Search code examples
sqlsql-servernested-select

Are scalar subqueries in a group by a bad practice?


I have this query. Should the nested select be avoided ? Is there a better way ?

WITH cte(oi, oIdOf) AS (
    SELECT ROW_NUMBER() OVER (ORDER BY resIdOf), resIdOf
    FROM @res
    WHERE resIdOf<>0
    GROUP BY resIdOf    
)
INSERT INTO @fop
SELECT x.xIdOf
        ,x.xIdBe
        ,x.xLgnBe
        ,(SELECT e.BE_Commercial FROM BE_ENLEVEMENT AS e WHERE e.BE_Numero_BE=x.xIdBe)
        ,SUM(x.xCoeff)
FROM cte AS o
CROSS APPLY dbo.ft_grapheOfOrigine(o.oIdOf) AS x
GROUP BY x.xIdOf,x.xIdBe,x.xLgnBe;

Solution

  • I am not a fan of correlated subqueries with aggregation. The aggregation conditions can be tricky to get right, because the correlation conditions need to refer to the values after the aggregation.

    In fact, correlated subqueries can be quite useful, but the logic is often implemented using LEFT JOIN anyway.
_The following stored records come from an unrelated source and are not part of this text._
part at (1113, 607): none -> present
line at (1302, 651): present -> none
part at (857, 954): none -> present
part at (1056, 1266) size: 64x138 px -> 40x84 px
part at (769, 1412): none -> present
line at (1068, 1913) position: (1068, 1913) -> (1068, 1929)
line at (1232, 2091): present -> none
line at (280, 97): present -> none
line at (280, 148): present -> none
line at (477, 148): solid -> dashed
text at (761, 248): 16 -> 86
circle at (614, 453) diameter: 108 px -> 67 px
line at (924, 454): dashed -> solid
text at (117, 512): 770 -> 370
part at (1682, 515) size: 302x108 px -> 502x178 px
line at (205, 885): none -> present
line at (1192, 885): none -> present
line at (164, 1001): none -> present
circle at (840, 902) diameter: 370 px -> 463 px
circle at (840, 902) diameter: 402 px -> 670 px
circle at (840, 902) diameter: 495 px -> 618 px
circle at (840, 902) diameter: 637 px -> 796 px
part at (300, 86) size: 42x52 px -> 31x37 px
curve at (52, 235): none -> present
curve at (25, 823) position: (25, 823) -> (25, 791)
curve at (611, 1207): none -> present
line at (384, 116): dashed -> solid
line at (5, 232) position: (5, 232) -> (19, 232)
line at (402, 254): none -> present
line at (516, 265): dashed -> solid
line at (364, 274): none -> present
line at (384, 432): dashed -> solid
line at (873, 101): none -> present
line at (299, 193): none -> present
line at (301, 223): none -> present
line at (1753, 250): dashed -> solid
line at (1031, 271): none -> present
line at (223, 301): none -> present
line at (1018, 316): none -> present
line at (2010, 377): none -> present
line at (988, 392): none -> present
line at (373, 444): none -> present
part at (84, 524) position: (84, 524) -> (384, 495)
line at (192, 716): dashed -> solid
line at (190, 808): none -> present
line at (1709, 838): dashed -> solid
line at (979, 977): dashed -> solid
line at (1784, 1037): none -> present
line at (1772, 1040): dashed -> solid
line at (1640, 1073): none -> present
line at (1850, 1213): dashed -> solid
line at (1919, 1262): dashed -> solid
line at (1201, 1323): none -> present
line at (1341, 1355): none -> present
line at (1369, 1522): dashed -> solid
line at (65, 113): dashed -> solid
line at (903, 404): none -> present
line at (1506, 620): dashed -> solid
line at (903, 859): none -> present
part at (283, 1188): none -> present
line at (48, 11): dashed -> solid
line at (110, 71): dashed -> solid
    More importantly, it is really simple to rewrite them. So:

    SELECT x.xIdOf, x.xIdBe, x.xLgnBe,
           e.BE_Commercial,
           SUM(x.xCoeff)
    FROM cte o CROSS APPLY 
         dbo.ft_grapheOfOrigine(o.oIdOf) AS x LEFT JOIN
         BE_ENLEVEMENT e
         ON e.BE_Numero_BE = x.xIdBe
    GROUP BY x.xIdOf, x.xIdBe, x.xLgnBe, e.BE_Commercial;
    

    From a performance perspective, this is not exactly the same as your query, because the JOIN happens before the aggregation and there is an additional aggregation key. However, I think this would be a very minor impact on performance, given that it is already doing an aggregation.

    If this is an issue, you can use a subquery to get essentially the same execution plan.